Stanley was born in Stoughton and attended the University of Wisconsin–Madison, where he was part of the University Players. His announcing career began at the university's radio station, WHA (AM). From there, he went to WIBA-AM in Madison, Wisconsin, and in 1940 joined WTMJ in Milwaukee, where he inaugurated the station's FM outlet (now WKTI) as a staff announcer and news commentator.

After a brief stint as an announcer with ABC in Chicago, Stanley joined NBC in Hollywood in 1946 and became part of the network's West Coast announcing staff for the next 46 years. He was part of a "core" group that included the likes of Arch Presby, Eddy King, and Frank Barton; in later years, among his colleagues would be Donald Rickles, Victor Bozeman, and Peggy Taylor. His tenure with NBC was on par with such New York-based network staff announcers as Don Pardo, Bill Wendell, Wayne Howell, and Howard Reig. During World War II, he served in the United States Navy and also did announcing work for the Armed Forces Radio Service.

During the "golden age" of old-time radio, Stanley's voice was heard on such shows as The Bill Stern Colgate Sports Newsreel, The NBC University Theatre, The Adventures of The Saint, The Halls of Ivy, The Edgar Bergen and Charlie McCarthy Show, The New Adventures of Nero Wolfe, Presenting Charles Boyer, and Father Knows Best.

After moving to the television side in the 1950s (and, eventually, to their later studios in Burbank, California), he handled announcing duties for such television programs as The Sheilah Graham Show, One Man's Family, The Spike Jones Show, and NBC Saturday Night at the Movies.

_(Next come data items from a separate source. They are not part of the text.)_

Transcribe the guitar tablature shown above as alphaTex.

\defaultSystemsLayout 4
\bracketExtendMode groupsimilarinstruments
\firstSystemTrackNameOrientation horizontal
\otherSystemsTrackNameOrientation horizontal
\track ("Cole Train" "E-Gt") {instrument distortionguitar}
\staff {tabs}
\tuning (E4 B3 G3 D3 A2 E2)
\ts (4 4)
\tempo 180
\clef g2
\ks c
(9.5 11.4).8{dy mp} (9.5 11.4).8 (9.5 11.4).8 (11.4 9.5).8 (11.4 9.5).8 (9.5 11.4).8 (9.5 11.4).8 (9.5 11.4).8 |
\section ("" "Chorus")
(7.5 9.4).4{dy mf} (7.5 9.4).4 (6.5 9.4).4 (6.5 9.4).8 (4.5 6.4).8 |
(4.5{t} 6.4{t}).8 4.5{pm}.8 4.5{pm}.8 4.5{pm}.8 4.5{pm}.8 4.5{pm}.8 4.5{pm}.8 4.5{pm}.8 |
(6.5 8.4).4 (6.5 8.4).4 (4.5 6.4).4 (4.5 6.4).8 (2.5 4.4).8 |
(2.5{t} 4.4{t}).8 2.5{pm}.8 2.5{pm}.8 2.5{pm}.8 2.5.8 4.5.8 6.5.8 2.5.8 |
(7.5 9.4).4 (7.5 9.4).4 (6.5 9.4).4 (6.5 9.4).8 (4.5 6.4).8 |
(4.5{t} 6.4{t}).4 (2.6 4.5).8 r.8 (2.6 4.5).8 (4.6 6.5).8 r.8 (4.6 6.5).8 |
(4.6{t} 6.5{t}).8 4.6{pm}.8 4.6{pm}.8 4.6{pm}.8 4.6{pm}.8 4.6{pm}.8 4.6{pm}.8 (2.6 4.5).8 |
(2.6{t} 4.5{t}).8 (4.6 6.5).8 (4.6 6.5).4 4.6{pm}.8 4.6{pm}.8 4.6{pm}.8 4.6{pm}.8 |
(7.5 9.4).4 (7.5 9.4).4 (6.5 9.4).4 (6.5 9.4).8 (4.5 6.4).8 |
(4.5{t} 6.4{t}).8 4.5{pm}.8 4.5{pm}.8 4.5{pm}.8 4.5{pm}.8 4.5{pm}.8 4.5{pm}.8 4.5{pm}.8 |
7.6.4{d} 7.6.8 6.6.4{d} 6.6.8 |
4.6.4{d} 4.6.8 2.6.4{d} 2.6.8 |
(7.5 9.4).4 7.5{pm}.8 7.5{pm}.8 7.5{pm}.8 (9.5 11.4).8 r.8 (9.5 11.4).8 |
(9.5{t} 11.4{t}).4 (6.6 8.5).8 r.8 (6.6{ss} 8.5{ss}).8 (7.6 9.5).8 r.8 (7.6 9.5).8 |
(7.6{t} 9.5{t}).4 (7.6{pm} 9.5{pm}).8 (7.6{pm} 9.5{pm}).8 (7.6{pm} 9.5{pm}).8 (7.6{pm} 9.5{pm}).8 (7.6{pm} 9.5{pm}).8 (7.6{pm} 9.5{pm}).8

Stanley's voice was also heard introducing NewsCenter 4 on the network's Los Angeles flagship station, KNBC, where he handled live on-air continuity duties and anchored local newscasts out-of-vision at sign-on and sign-off. His long run with the network ended around 1992.

He was married to his high school sweetheart, Elinore, for 63 years. They had three children: Jon, Kristin and Donna.

Stanley died of complications from cancer of the small intestine at age 85. His wife, Elinore, died on October 31, 2011, at age 94.